An expert witness  testified on the meaning of “stand your ground”, and the degree of fear one needs to act, and that Zimmerman did not necessarily have a duty to retreat when outside his home.

If one is unarmed in public (the usual case), one can only retreat.  That has happened to me a couple of times (once at a turnpike service plaza), and always worked out.  The NRA would say that I have been lucky.
Jeffrey Toobin said that the testimony amounted to having part time law teachers giving instructions to the jury from the witness stand.

It seems to me that there are other criminal justice problems in the news more pressing than the Zimmerman trial.  One of them is gratuitous prosecution for Internet statements taken out of context, as with a case in Texas described in my Internet Safety blog this morning.
  
CNN’s best link (actually HLN) with transcripts is here.
  
  

It seems to me that it will be pretty easy for the defense to establish reasonable doubt on 2md Degree Murder.  They could get a conviction for voluntary manslaughter, or certainly involuntary manslaughter.  Imagine the outcry that will follow. 
  
Good thing I'm not on a jury, at least something controversial.  If I was sequestered, I couldn't follow the news or blog.  

Update: July 5

The lack of Zimmerman's DNA on some of Trayvon's effects is seen as helpful to the prosecution.

But a medical examiner brought notes into the courtroom today.
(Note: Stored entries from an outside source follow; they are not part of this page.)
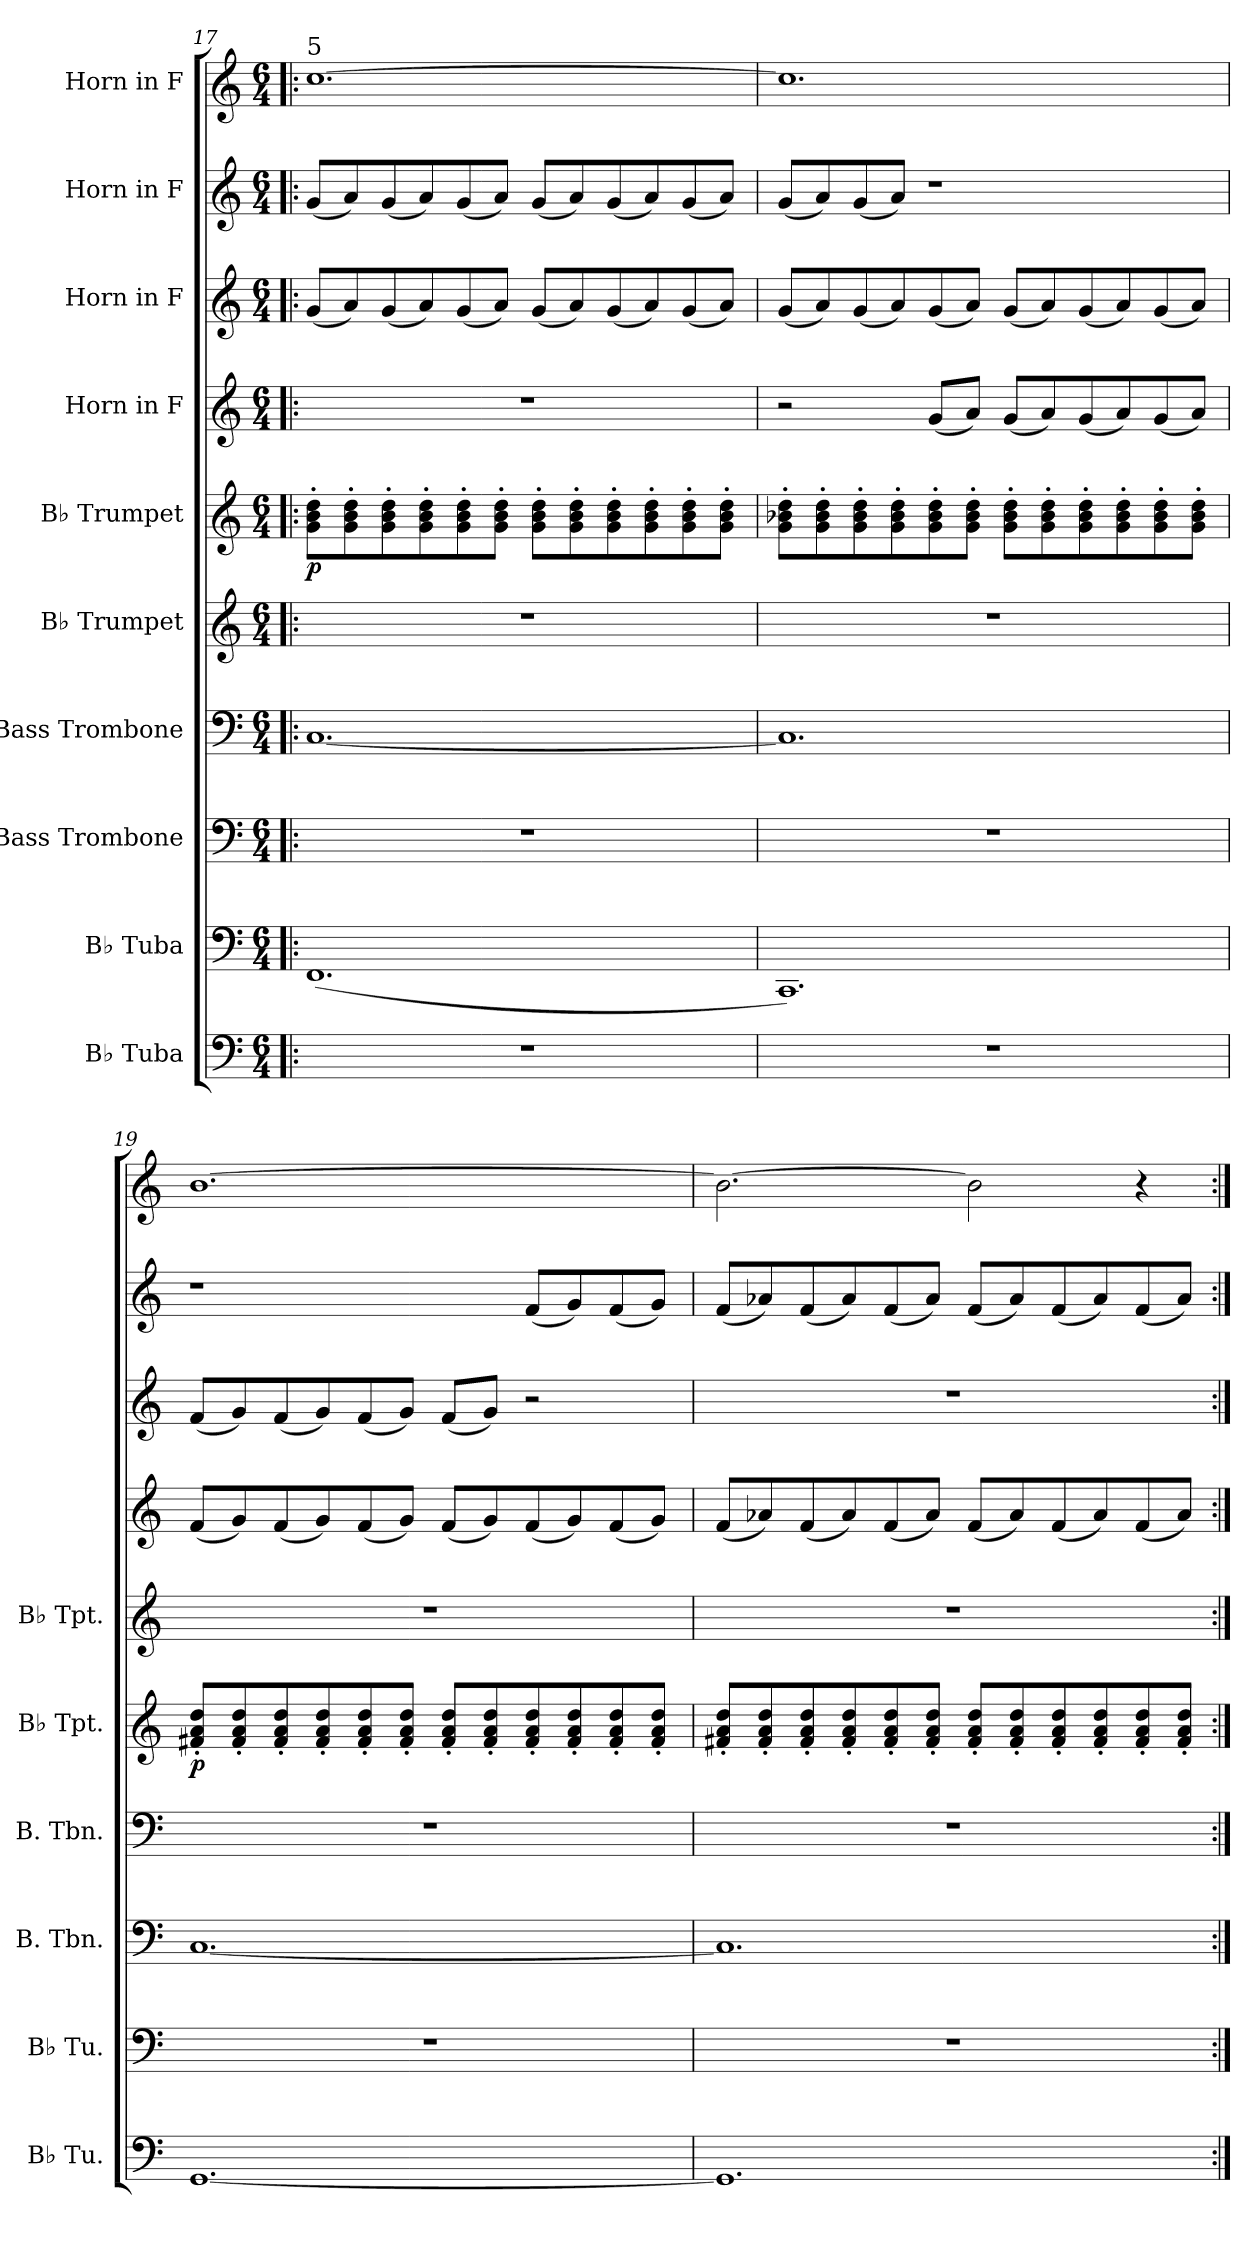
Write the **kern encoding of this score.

**kern	**kern	**kern	**kern	**kern	**dynam	**kern	**dynam	**kern	**kern	**kern	**kern
*part10	*part9	*part8	*part7	*part6	*part6	*part5	*part5	*part4	*part3	*part2	*part1
*staff10	*staff9	*staff8	*staff7	*staff6	*staff6	*staff5	*staff5	*staff4	*staff3	*staff2	*staff1
*I"B♭ Tuba	*I"B♭ Tuba	*I"Bass Trombone	*I"Bass Trombone	*I"B♭ Trumpet	*	*I"B♭ Trumpet	*	*I"Horn in F	*I"Horn in F	*I"Horn in F	*I"Horn in F
*I'B♭ Tu.	*I'B♭ Tu.	*I'B. Tbn.	*I'B. Tbn.	*I'B♭ Tpt.	*	*I'B♭ Tpt.	*	*	*	*	*
*clefF4	*clefF4	*clefF4	*clefF4	*clefG2	*	*clefG2	*	*clefG2	*clefG2	*clefG2	*clefG2
*	*	*	*	*ITrd1c2	*	*ITrd1c2	*	*ITrd4c7	*ITrd4c7	*ITrd4c7	*ITrd4c7
*k[]	*k[]	*k[]	*k[]	*k[b-e-]	*	*k[b-e-]	*	*k[b-]	*k[b-]	*k[b-]	*k[b-]
*M6/4	*M6/4	*M6/4	*M6/4	*M6/4	*	*M6/4	*	*M6/4	*M6/4	*M6/4	*M6/4
=17!|:	=17!|:	=17!|:	=17!|:	=17!|:	=17!|:	=17!|:	=17!|:	=17!|:	=17!|:	=17!|:	=17!|:
!	!	!	!	!	!	!	!	!	!	!	!LO:TX:a:t=5
!	!	!	!	!	!	!	!LO:DY:b	!	!	!	!
1.r	(1.FF	1.r	[1.C	1.r	.	8f\' 8a\' 8cc\'L	p	1.r	(8c/L	(8c/L	[1.f
.	.	.	.	.	.	8f\' 8a\' 8cc\'	.	.	8d/)	8d/)	.
.	.	.	.	.	.	8f\' 8a\' 8cc\'	.	.	(8c/	(8c/	.
.	.	.	.	.	.	8f\' 8a\' 8cc\'	.	.	8d/)	8d/)	.
.	.	.	.	.	.	8f\' 8a\' 8cc\'	.	.	(8c/	(8c/	.
.	.	.	.	.	.	8f\' 8a\' 8cc\'J	.	.	8d/J)	8d/J)	.
.	.	.	.	.	.	8f\' 8a\' 8cc\'L	.	.	(8c/L	(8c/L	.
.	.	.	.	.	.	8f\' 8a\' 8cc\'	.	.	8d/)	8d/)	.
.	.	.	.	.	.	8f\' 8a\' 8cc\'	.	.	(8c/	(8c/	.
.	.	.	.	.	.	8f\' 8a\' 8cc\'	.	.	8d/)	8d/)	.
.	.	.	.	.	.	8f\' 8a\' 8cc\'	.	.	(8c/	(8c/	.
.	.	.	.	.	.	8f\' 8a\' 8cc\'J	.	.	8d/J)	8d/J)	.
=18	=18	=18	=18	=18	=18	=18	=18	=18	=18	=18	=18
1.r	1.CC)	1.r	1.C]	1.r	.	8f\' 8a-X\' 8cc\'L	.	2r	(8c/L	(8c/L	1.f]
.	.	.	.	.	.	8f\' 8a-\' 8cc\'	.	.	8d/)	8d/)	.
.	.	.	.	.	.	8f\' 8a-\' 8cc\'	.	.	(8c/	(8c/	.
.	.	.	.	.	.	8f\' 8a-\' 8cc\'	.	.	8d/)	8d/J)	.
.	.	.	.	.	.	8f\' 8a-\' 8cc\'	.	(8c/L	(8c/	1r	.
.	.	.	.	.	.	8f\' 8a-\' 8cc\'J	.	8d/J)	8d/J)	.	.
.	.	.	.	.	.	8f\' 8a-\' 8cc\'L	.	(8c/L	(8c/L	.	.
.	.	.	.	.	.	8f\' 8a-\' 8cc\'	.	8d/)	8d/)	.	.
.	.	.	.	.	.	8f\' 8a-\' 8cc\'	.	(8c/	(8c/	.	.
.	.	.	.	.	.	8f\' 8a-\' 8cc\'	.	8d/)	8d/)	.	.
.	.	.	.	.	.	8f\' 8a-\' 8cc\'	.	(8c/	(8c/	.	.
.	.	.	.	.	.	8f\' 8a-\' 8cc\'J	.	8d/J)	8d/J)	.	.
!!LO:PB:g=z
=19	=19	=19	=19	=19	=19	=19	=19	=19	=19	=19	=19
!	!	!	!	!	!LO:DY:b	!	!	!	!	!	!
[1.GG	1.r	[1.C	1.r	8en/' 8g/' 8cc/'L	p	1.r	.	(8B-/L	(8B-/L	1r	[1.e
.	.	.	.	8e/' 8g/' 8cc/'	.	.	.	8c/)	8c/)	.	.
.	.	.	.	8e/' 8g/' 8cc/'	.	.	.	(8B-/	(8B-/	.	.
.	.	.	.	8e/' 8g/' 8cc/'	.	.	.	8c/)	8c/)	.	.
.	.	.	.	8e/' 8g/' 8cc/'	.	.	.	(8B-/	(8B-/	.	.
.	.	.	.	8e/' 8g/' 8cc/'J	.	.	.	8c/J)	8c/J)	.	.
.	.	.	.	8e/' 8g/' 8cc/'L	.	.	.	(8B-/L	(8B-/L	.	.
.	.	.	.	8e/' 8g/' 8cc/'	.	.	.	8c/)	8c/J)	.	.
.	.	.	.	8e/' 8g/' 8cc/'	.	.	.	(8B-/	2r	(8B-/L	.
.	.	.	.	8e/' 8g/' 8cc/'	.	.	.	8c/)	.	8c/)	.
.	.	.	.	8e/' 8g/' 8cc/'	.	.	.	(8B-/	.	(8B-/	.
.	.	.	.	8e/' 8g/' 8cc/'J	.	.	.	8c/J)	.	8c/J)	.
=20	=20	=20	=20	=20	=20	=20	=20	=20	=20	=20	=20
1.GG]	1.r	1.C]	1.r	8en/' 8g/' 8cc/'L	.	1.r	.	(8B-/L	1.r	(8B-/L	2.e\_
.	.	.	.	8e/' 8g/' 8cc/'	.	.	.	8d-X/)	.	8d-X/)	.
.	.	.	.	8e/' 8g/' 8cc/'	.	.	.	(8B-/	.	(8B-/	.
.	.	.	.	8e/' 8g/' 8cc/'	.	.	.	8d-/)	.	8d-/)	.
.	.	.	.	8e/' 8g/' 8cc/'	.	.	.	(8B-/	.	(8B-/	.
.	.	.	.	8e/' 8g/' 8cc/'J	.	.	.	8d-/J)	.	8d-/J)	.
.	.	.	.	8e/' 8g/' 8cc/'L	.	.	.	(8B-/L	.	(8B-/L	2e\]
.	.	.	.	8e/' 8g/' 8cc/'	.	.	.	8d-/)	.	8d-/)	.
.	.	.	.	8e/' 8g/' 8cc/'	.	.	.	(8B-/	.	(8B-/	.
.	.	.	.	8e/' 8g/' 8cc/'	.	.	.	8d-/)	.	8d-/)	.
.	.	.	.	8e/' 8g/' 8cc/'	.	.	.	(8B-/	.	(8B-/	4r
.	.	.	.	8e/' 8g/' 8cc/'J	.	.	.	8d-/J)	.	8d-/J)	.
=:|!	=:|!	=:|!	=:|!	=:|!	=:|!	=:|!	=:|!	=:|!	=:|!	=:|!	=:|!
*-	*-	*-	*-	*-	*-	*-	*-	*-	*-	*-	*-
The notebook must be made available to everyone (the defense), and this behavior by a witness may hurt the prosecution.

If Zimmeran is convicted "only" of voluntary manslaughter, under Florida law he still could get 15-20 years since Trayvon was under 18.
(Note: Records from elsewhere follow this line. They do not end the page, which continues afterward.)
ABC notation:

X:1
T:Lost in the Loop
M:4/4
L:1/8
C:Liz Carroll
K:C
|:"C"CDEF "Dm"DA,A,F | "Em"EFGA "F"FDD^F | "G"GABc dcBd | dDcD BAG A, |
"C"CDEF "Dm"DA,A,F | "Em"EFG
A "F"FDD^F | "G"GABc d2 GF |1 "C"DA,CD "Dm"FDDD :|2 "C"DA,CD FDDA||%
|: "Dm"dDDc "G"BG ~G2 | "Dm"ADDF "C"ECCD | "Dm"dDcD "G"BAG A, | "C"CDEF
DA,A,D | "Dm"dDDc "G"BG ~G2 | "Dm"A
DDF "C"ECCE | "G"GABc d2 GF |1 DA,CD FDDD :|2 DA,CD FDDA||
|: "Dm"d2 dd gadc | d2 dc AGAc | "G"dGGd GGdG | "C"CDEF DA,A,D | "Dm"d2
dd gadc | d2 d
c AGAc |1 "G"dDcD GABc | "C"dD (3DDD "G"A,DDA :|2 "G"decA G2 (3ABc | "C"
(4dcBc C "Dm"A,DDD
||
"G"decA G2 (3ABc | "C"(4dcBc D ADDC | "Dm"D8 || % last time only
Jonathan Capehart has an important column Sunday in the Washington Post, "5 Myths about the Killing of Trayvon Martin", link.   The column may give the defense a little more ammunition, even for acquittal.  The 9-11 emergency operators cannot give Zimmerman direct orders without liability; hence they worded things indirectly, "We do not need you to do that."


Picture: Naples FL, Gulf Coast, 2004.